Are you sure it's all neutralized appropriately?   I've not made it....soap will irritate your eyes if you get it in the eyes...nature of the beast wether it's store bought or handmade.


----------



## whitetiger_0603 (Dec 10, 2013)

Shunt,  I'm wondering that myself.  I'm going to go test again in a bit. But I'm also going to go purchase test straps later cause the liquid just onset easy for me to work with and get a definite answer.  Unless anyone would care to enlighten me.  I'd appreciate it. And yeah,  I know it all irritates,  but Holy cow.  This is like... My tear ducts are on fire.


----------



## Obsidian (Dec 10, 2013)

I've noticed that handmade soap irritates my eyes a lot more then store bought.


----------



## whitetiger_0603 (Dec 10, 2013)

Yup,  just tested again.  Neutralized.   It does smell like rubbing alcohol though,  since I used that to help clarify and sequester ...  I think I found my problem...  Fml.


----------



## whitetiger_0603 (Dec 10, 2013)

Well I'm going to try and cook out more alcohol to see if that helps a little,  cause my kids use this stuff,  and I'd like to start selling,  or at least gifting.  I don't want to send this out with it hurting people.

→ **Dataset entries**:
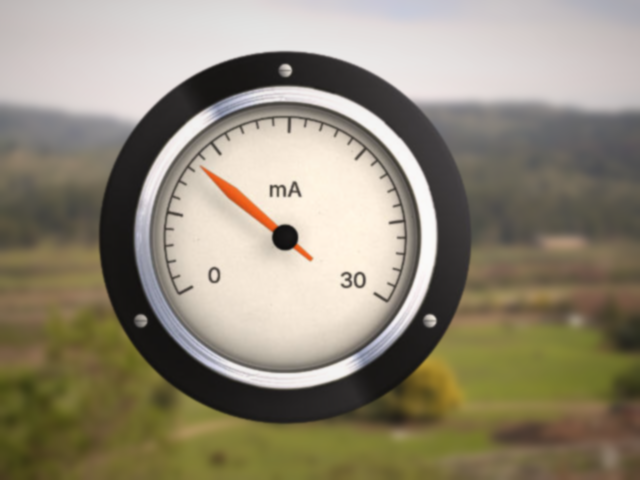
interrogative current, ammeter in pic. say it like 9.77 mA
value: 8.5 mA
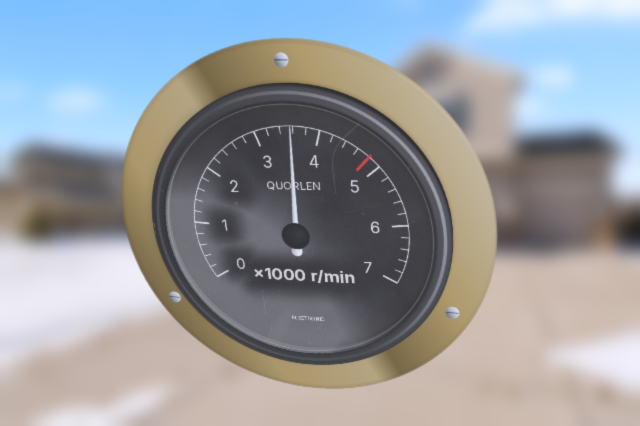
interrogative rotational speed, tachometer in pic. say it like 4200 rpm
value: 3600 rpm
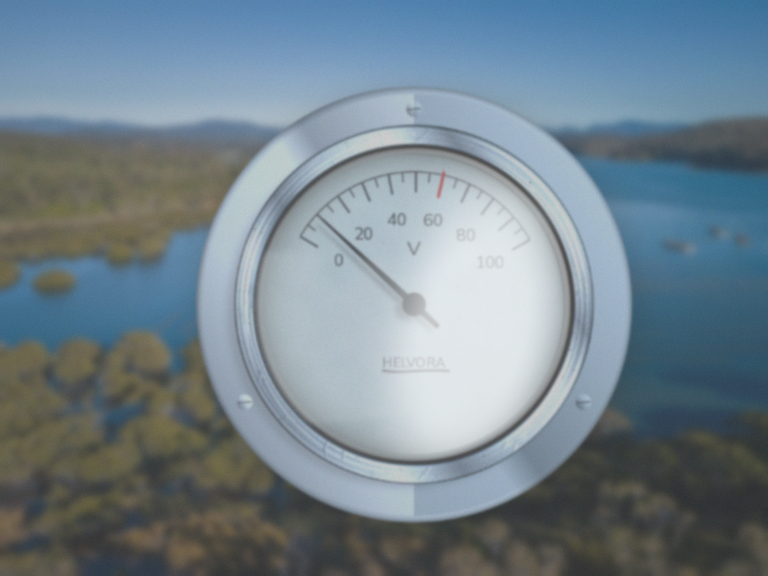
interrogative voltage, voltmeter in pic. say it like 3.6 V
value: 10 V
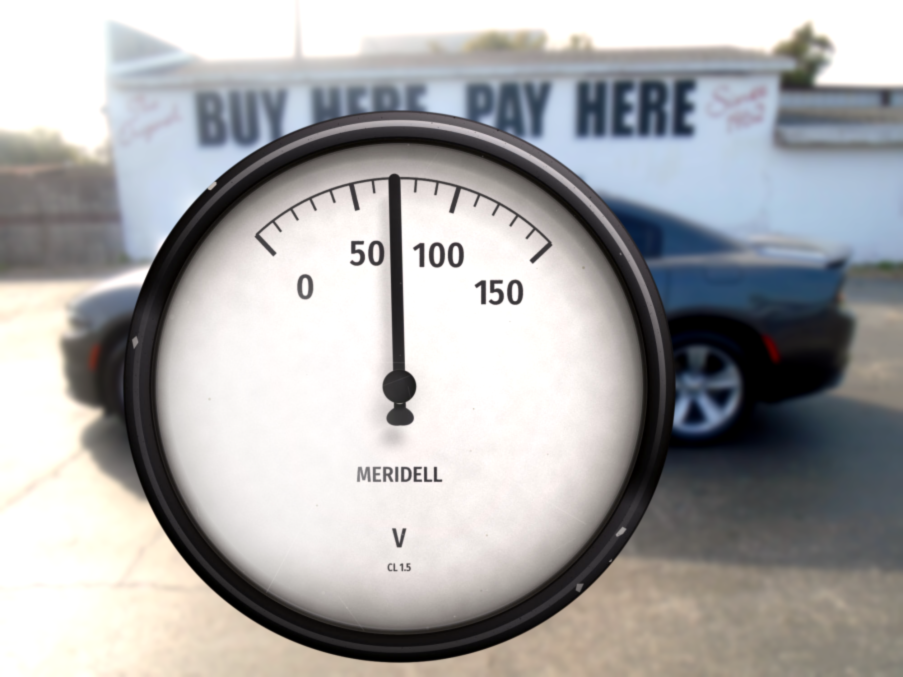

→ **Instruction**:
Change "Holy cow" to "good grief" in the soap thread, and give the passage from "Are you sure" to "are on fire." with that one change.

→ **Reply to the task**:
Are you sure it's all neutralized appropriately?   I've not made it....soap will irritate your eyes if you get it in the eyes...nature of the beast wether it's store bought or handmade.


----------



## whitetiger_0603 (Dec 10, 2013)

Shunt,  I'm wondering that myself.  I'm going to go test again in a bit. But I'm also going to go purchase test straps later cause the liquid just onset easy for me to work with and get a definite answer.  Unless anyone would care to enlighten me.  I'd appreciate it. And yeah,  I know it all irritates,  but good grief.  This is like... My tear ducts are on fire.